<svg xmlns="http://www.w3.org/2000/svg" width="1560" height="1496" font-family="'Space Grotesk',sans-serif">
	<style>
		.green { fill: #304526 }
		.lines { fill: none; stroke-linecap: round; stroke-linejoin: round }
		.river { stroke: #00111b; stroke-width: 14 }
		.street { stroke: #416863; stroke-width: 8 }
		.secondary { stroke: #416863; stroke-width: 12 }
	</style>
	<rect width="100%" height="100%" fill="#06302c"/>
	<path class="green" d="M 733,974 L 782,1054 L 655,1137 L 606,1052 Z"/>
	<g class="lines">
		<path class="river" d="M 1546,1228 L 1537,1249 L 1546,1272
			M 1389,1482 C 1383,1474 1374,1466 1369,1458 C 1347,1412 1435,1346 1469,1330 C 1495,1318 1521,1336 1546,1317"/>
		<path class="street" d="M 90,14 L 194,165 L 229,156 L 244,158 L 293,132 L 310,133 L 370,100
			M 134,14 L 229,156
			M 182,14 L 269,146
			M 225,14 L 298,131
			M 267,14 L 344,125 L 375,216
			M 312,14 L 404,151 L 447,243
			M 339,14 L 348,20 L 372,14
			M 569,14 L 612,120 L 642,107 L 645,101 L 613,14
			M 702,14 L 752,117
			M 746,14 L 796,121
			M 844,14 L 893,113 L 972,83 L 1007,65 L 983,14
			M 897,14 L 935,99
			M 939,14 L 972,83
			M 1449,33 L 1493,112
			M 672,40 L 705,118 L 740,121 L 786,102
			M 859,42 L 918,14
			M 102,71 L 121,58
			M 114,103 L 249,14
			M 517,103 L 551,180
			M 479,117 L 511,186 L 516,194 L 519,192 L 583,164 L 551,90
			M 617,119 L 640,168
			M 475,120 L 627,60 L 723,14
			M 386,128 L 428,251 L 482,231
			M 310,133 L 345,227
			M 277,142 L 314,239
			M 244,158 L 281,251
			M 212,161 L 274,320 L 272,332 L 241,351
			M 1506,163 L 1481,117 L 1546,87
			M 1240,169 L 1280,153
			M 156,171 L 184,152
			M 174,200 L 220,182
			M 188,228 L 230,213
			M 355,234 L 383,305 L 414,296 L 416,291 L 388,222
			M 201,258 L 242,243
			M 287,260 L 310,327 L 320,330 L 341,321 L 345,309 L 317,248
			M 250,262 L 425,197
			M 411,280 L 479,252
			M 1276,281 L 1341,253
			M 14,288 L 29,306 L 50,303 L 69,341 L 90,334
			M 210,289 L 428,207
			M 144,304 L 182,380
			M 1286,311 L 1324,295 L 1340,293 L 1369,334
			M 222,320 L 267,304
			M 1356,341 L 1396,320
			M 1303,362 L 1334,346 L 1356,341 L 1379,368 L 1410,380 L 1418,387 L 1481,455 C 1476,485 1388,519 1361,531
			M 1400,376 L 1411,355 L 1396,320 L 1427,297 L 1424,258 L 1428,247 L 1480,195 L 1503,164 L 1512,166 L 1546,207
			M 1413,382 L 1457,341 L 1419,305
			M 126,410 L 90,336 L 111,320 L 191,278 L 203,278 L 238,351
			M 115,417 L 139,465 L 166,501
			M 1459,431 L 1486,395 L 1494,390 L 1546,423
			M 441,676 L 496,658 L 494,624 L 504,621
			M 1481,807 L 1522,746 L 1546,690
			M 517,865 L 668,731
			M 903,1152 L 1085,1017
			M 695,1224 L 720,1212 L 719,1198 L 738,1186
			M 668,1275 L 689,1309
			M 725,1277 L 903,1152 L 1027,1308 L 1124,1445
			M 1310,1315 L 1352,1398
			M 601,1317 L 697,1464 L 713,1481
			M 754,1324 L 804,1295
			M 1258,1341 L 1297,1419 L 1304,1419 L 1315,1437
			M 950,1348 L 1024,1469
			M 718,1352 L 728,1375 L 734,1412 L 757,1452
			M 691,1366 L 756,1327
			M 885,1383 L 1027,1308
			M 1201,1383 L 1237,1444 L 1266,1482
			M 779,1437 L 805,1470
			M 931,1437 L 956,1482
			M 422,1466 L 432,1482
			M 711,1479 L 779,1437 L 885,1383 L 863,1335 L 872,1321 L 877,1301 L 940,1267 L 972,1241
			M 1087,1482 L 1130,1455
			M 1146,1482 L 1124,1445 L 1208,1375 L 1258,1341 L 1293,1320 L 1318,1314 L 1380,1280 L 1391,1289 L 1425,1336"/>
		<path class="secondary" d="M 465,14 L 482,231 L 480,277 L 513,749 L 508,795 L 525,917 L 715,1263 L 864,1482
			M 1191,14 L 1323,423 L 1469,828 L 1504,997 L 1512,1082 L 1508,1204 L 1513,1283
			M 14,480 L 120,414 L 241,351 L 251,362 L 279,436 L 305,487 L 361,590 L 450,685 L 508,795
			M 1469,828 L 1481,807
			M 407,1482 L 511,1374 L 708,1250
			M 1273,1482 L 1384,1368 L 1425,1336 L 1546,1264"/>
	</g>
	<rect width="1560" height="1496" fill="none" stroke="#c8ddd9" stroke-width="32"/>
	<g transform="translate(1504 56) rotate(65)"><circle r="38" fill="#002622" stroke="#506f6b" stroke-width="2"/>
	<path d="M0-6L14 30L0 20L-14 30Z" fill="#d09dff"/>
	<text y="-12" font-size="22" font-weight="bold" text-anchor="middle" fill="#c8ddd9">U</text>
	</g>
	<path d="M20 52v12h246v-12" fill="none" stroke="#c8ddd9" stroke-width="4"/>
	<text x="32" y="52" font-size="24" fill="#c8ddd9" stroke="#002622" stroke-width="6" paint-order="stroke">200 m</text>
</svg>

● Your task
Of the records above, copy each line that includes "lines".

● Solved exercise
		.lines { fill: none; stroke-linecap: round; stroke-linejoin: round }
	<g class="lines">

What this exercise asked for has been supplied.